HTAC Database - Data Download Guide

From Pheno Wiki
Revision as of 17:05, 6 March 2013 by Elizac (Talk | contribs)

Jump to: navigation, search

This guide assumes that you are familiar with the CNP dataset, names of the data subsets (e.g., LA5C), and have access to the HTAC Database.

In the HTAC Customized Data Export section, you can request data organized by Subject Type (Step 3) or Subject Status (Step 4).

  • For Step 3, you can chose to download only a certain set of patients, for example; if you want to download the entire dataset, select "ALL SUBJECTS".
  • For Step 4, you have 3 options:
  • "Master List (N = 1254)": This is most likely the option that all users will chose. This includes all subjects with Status = 2 (Complete).
  • "Population Stratified Set": This includes all subjects with Status = 2 (Complete), plus 62 additional subjects with Status = 0 and Genetic Recovery Case = 1. This larger dataset (N = 1316) will be used for primary genetic analyses only. We have included the additional Genetic Recovery Cases in an attempt to increase our total sample size as much as possible, but they don't necessarily meet inclusion criteria for the Master List.
  • "Inactive/Active/Complete (N = 1839)": This includes all subjects recorded in the study. This should only be downloaded for QC purposes. This dataset should not be downloaded and used for analyses.

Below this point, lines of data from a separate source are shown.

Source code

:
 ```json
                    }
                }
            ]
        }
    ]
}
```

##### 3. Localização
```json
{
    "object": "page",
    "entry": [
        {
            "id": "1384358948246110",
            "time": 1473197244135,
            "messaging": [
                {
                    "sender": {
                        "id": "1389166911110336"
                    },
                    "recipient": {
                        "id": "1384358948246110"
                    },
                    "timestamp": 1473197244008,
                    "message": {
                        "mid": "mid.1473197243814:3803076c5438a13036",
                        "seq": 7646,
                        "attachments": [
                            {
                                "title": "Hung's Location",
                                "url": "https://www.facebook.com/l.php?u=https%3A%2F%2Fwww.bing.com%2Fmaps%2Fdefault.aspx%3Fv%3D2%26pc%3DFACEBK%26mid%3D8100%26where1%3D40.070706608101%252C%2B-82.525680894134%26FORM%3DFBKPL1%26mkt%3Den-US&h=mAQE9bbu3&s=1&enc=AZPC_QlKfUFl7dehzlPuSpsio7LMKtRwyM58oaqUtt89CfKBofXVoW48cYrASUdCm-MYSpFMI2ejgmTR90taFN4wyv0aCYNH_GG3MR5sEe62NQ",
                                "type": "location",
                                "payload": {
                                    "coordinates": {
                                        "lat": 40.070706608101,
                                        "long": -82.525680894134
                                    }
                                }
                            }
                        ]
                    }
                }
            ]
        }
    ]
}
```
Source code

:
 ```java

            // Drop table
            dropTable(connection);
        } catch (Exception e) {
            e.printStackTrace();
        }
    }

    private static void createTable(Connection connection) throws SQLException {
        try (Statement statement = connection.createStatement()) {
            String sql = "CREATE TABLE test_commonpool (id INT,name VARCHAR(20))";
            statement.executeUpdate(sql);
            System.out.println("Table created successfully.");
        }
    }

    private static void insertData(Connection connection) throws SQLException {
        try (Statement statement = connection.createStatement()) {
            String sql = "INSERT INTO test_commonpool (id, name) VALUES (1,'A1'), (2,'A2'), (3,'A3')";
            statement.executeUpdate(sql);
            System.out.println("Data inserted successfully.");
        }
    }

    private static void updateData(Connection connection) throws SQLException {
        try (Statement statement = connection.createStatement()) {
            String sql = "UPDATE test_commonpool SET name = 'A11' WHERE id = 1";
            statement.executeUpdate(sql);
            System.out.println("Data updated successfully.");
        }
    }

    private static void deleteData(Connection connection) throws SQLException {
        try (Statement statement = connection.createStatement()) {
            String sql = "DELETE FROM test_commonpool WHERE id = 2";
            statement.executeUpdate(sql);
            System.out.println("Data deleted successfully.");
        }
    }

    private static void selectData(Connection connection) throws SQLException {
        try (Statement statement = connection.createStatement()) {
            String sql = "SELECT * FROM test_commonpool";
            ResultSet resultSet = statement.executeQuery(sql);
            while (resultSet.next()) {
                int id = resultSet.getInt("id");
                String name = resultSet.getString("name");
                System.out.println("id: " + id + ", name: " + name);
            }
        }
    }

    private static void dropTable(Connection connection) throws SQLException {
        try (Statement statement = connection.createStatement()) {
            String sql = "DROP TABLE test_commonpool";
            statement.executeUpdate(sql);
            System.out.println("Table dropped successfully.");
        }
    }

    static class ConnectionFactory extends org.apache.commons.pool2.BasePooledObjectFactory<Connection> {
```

CNP FinalSamples 030613.png

At this point, you have a complete data set with subjects that have been determined to be included in the Master or Population Stratified set. They vary in how complete the data are, but they have all been determined to be usable.
Under variables listed in the Patient Registry form, these subjects may have values entered in the DropDate, DQ, SF, or Flag fields. These do not necessarily make the subject unusable.

  • Positive DropDate: Not a grounds for exclusion, but rather indicate who may have stopped, then restarted the study. Those that were really dropped for meeting exclusion criteria were marked as Inactive (Status = 1) and since these data should not be downloaded for analysis, there should be no confusion between a "real" DQ and the DropDate/DQ fields here.